ACTION ITEM: Return each line of the entries that holds the string "stili".

(Records contained in a dataset)
^^^^^^^^^^^^^^^^
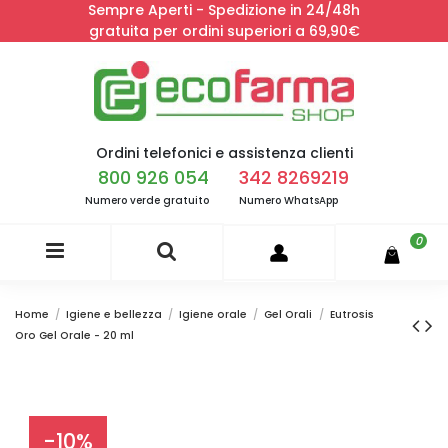
Sempre Aperti - Spedizione in 24/48h
gratuita per ordini superiori a 69,90€
Ordini telefonici e assistenza clienti
800 926 054
342 8269219
Numero verde gratuito
Numero WhatsApp
0
Home
Igiene e bellezza
Igiene orale
Gel Orali
Eutrosis
Oro Gel Orale - 20 ml
-10%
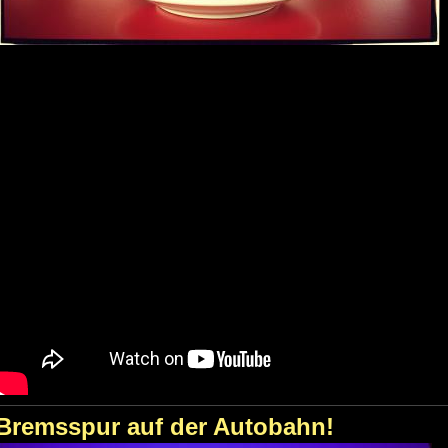
Bremsspur auf der Autobahn!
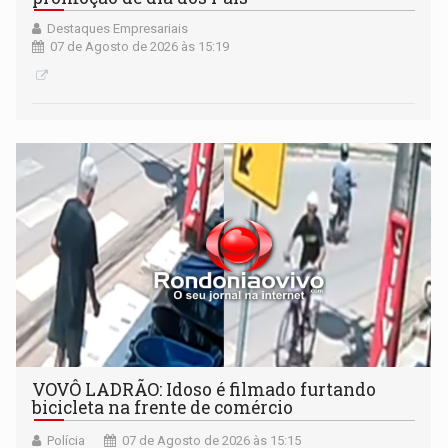
Destaques Empresariais
07 de Agosto de 2026 às 15:19
VOVÔ LADRÃO: Idoso é filmado furtando
bicicleta na frente de comércio
Polícia
07 de Agosto de 2026 às 15:15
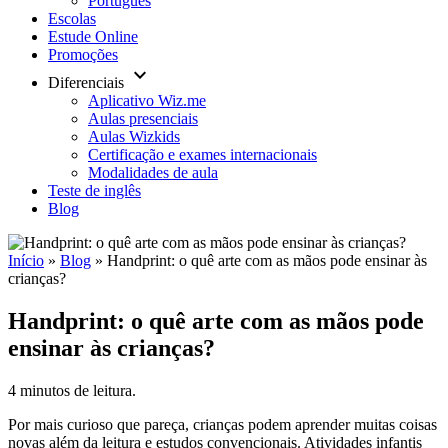
Português
Escolas
Estude Online
Promoções
keyboard_arrow_down
Diferenciais
Aplicativo Wiz.me
Aulas presenciais
Aulas Wizkids
Certificação e exames internacionais
Modalidades de aula
Teste de inglês
Blog
Início
»
Blog
»
Handprint: o quê arte com as mãos pode ensinar às
crianças?
Handprint: o quê arte com as mãos pode
ensinar às crianças?
4 minutos de leitura.
Por mais curioso que pareça, crianças podem aprender muitas coisas
novas além da leitura e estudos convencionais. Atividades infantis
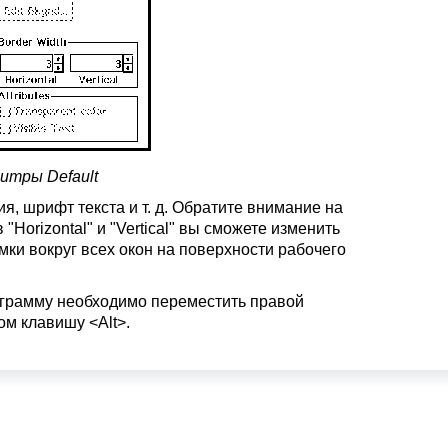
литры Default
, шрифт текста и т. д. Обратите внимание на
Horizontal" и "Vertical" вы сможете изменить
мки вокруг всех окон на поверхности рабочего
тограмму необходимо переместить правой
ом клавишу <Alt>.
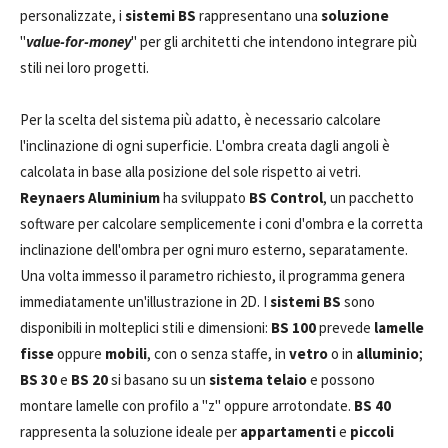
personalizzate, i
sistemi BS
rappresentano una
soluzione
"
value-for-money
" per gli architetti che intendono integrare più
stili nei loro progetti.
Per la scelta del sistema più adatto, è necessario calcolare
l'inclinazione di ogni superficie. L'ombra creata dagli angoli è
calcolata in base alla posizione del sole rispetto ai vetri.
Reynaers Aluminium
ha sviluppato
BS Control
, un pacchetto
software per calcolare semplicemente i coni d'ombra e la corretta
inclinazione dell'ombra per ogni muro esterno, separatamente.
Una volta immesso il parametro richiesto, il programma genera
immediatamente un'illustrazione in 2D. I
sistemi BS
sono
disponibili in molteplici stili e dimensioni:
BS 100
prevede
lamelle
fisse
oppure
mobili
, con o senza staffe, in
vetro
o in
alluminio
;
BS 30
e
BS 20
si basano su un
sistema telaio
e possono
montare lamelle con profilo a "z" oppure arrotondate.
BS 40
rappresenta la soluzione ideale per
appartamenti
e
piccoli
^^^^^^^^^^^^^^^^
EXPECTED ANSWER:
stili nei loro progetti.
disponibili in molteplici stili e dimensioni:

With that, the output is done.